Il a dit avoir été prévenu par l’agence américaine antidopage de ce que l’échantillon A avait été contrôlé positif et que l’échantillon B allait être analysé. Kelli White, championne du monde du 100 et du 200 mètres avait aussi été contrôlée positive au même stimulant aux championnats du monde de Paris, en août. White a expliqué que le modafinil lui avait été prescrit pour des troubles du sommeil. Son cas est à l’étude à l’agence antidopage américaine et elle pourrait perdre les médailles décrochées à Paris.
Ce rebondissement fait suite à la découverte, la semaine dernière, d’un stéroïde considéré comme indétectable jusqu’ici, la tétrahydrogestrinone (THG).
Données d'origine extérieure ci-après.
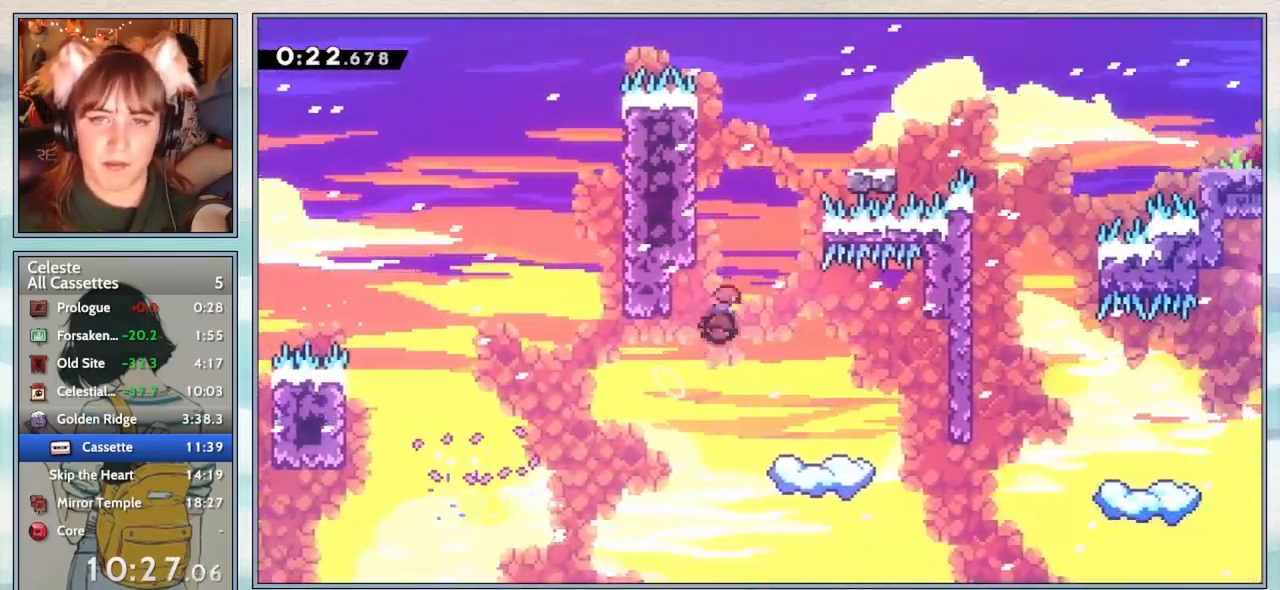
{"keys": ["down", "right"], "events": [[83, "dash", "up"], [167, "jump2", "down"], [200, "right", "down"], [233, "up", "up"], [300, "jump2", "up"], [467, "down", "down"]]}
Quatre athlètes américains ont été contrôlés positifs au stéroïde, ont indiqué des responsables américains, tout comme le Britannique Dwain Chambers, champion d’Europe du 100 mètres, également contrôlé positif à la THG. Il attend les résultats de l’analyse de l’échantillon B et a fait savoir par son avocat que s’il avait pris ce stéroïde, ce n’était pas délibérément. « J’avais bien du modafinil dans mon organisme », a dit Harrison dans une interview accordée par téléphone depuis son domicile de Caroline du Nord. « Cependant, je ne conseille nullement de prendre aucune substance illégale parce que je crois fermement à une compétition propre ».
Harrison a expliqué que la substance lui avait été donnée par un entraîneur en Californie. Mais il a souligné qu’aucune substance illégale ne lui avait jamais été donnée par son entraîneur actuel, Trevor Graham.
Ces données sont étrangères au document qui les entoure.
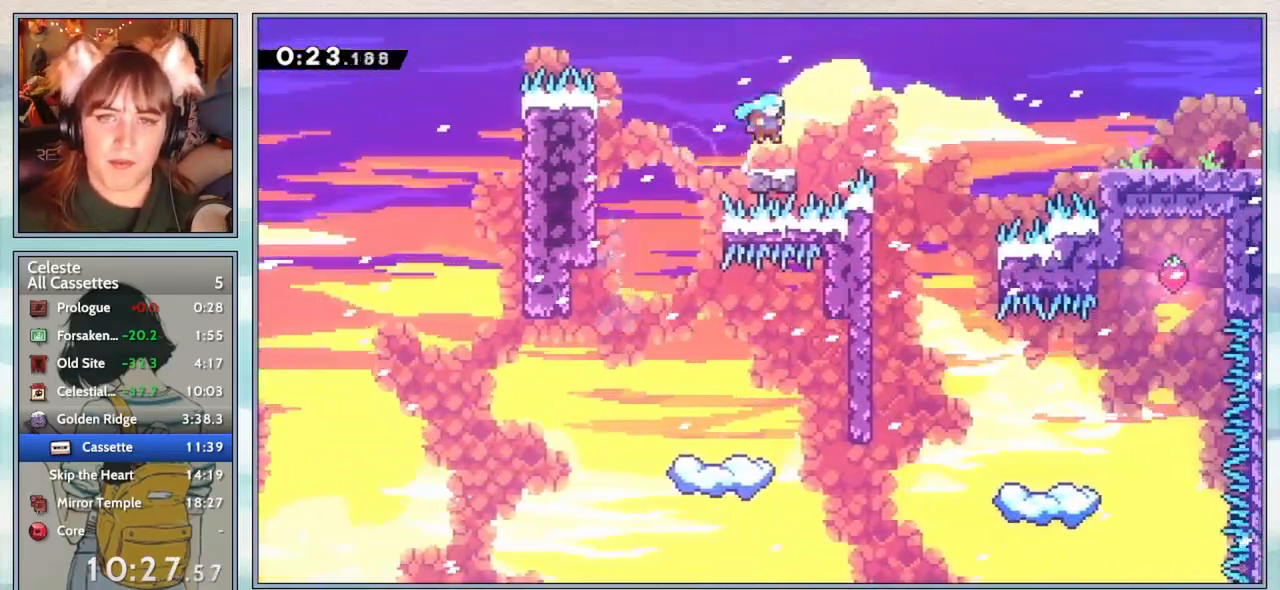
{"keys": ["down", "right"], "events": [[150, "dash", "down"], [183, "jump2", "down"], [433, "dash", "up"], [467, "jump2", "up"]]}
« Il (l’entraîneur en Californie) m’a donné ce comprimé et je l’ai pris. Il m’a dit que ce n’était pas un stéroïde et que cela “te maintiendra juste en forme pour que tu ne sois pas si fatigué” », a dit l’athlète.
« Il m’a assuré que ce n’était pas sur la liste des substances interdites et que ce n’était pas une substance illégale ». Bien qu’il ne figure pas nommément sur la liste des produits interdits, le modafinil fait partie de la catégorie des « substances connexes », selon l’Association internationale des Fédérations d’athlétisme. S’il est confirmé par l’échantillon B d’urine, le contrôle positif de Harrison pourrait aussi faire perdre aux États-Unis leur médaille d’or du relais 4x400 mètres aux championnats du monde, dont Harrison avait été le premier relayeur.
Harrison faisait aussi partie de l’équipe américaine au ralais 4x400 mètres des Jeux olympiques de l’an 2000, dont la médaille d’or est également compromise parce que Jerome Young, qui a couru dans ce relais, avait été contrôlé positif en 1999. Le Comité international olympique a demandé une enquête sur les raisons pour lesquelles Young avait été autorisé à courir. Un nouveau contrôle des échantillons d’urine prélevés aux championnats américains, en juin, s’est soldé par quatre cas positifs à la THG et plusieurs cas positifs au modafinil.